All of these issues combine to inform and drive the collaborative activities with which I am involved and that serve as the perfect antidote to personal melt-down! The most recent of these is the convening of a ‘virtual’ web-enabled (Basecamp) Action for NHS Wellbeing (AfNHSW) network of similarly concerned and active folks to enable sharing and collation of activities, resources, articles, thinking and mutual support. There are some 100 of us now and various joint ventures are in progress, including the involvement of those developing compassionate resilience resources to be placed on the iHV website; a GP burnout survey in PULSE magazine; courses for medical students, Foundation Year doctors and young GPs in mindfulness and biofeedback-related self-care.

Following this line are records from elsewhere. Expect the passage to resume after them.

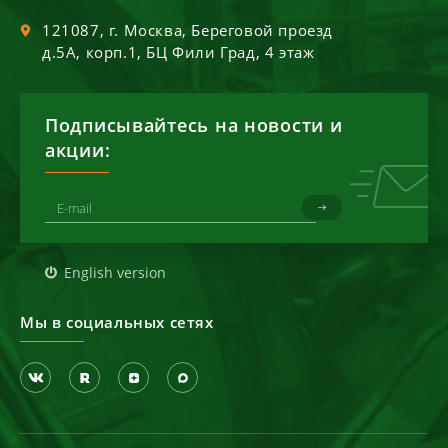
121087
, г.
Москва
,
Береговой проезд
д.5А, корп.1, БЦ Фили Град, 4 этаж
Подписывайтесь на новости и
акции:
English version
Мы в социальных сетях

We have also held 3 face-to-face network meetings in London and have another event planned for early April 2015 that will involve a trip to Whitstable, with workshops (Frameworks4Change) and a walk to one of the network’s beach-huts for tea! We are also increasingly collaborating with The Founders Network and now have a Twitter account: @afnhsw

Here is what ‘Basecamper’ – which seems to be the term people like to use to describe their ‘membership’ of the network – consultant surgeon Eunice Minford said about her experience of the network:

“It is clear to all of us that what we currently have is not working and that change is called for, a different way is needed. We may not all agree on the exact nature of that change and what is required, but the advantage of Basecamp is that we get to hear and exchange views on many different topics and to expand our horizons beyond our own perspective….It is a growing, evolving and organic collection of people who participate to the level they want to. Emails can be turned off if anyone’s inbox feels too overloaded, giving control and autonomy to each individual. However, it is important that we do not become comfortable with our sharings and exchanges, and think that that is enough. As a group we have a stronger voice than the individual and we need to make use of that voice, to use the collective power of our expression to increase awareness, and influence both the medical and political establishments in a direction that puts people first in a way that is real and tangible and doesn’t just pay politically correct lip-service to the notion.”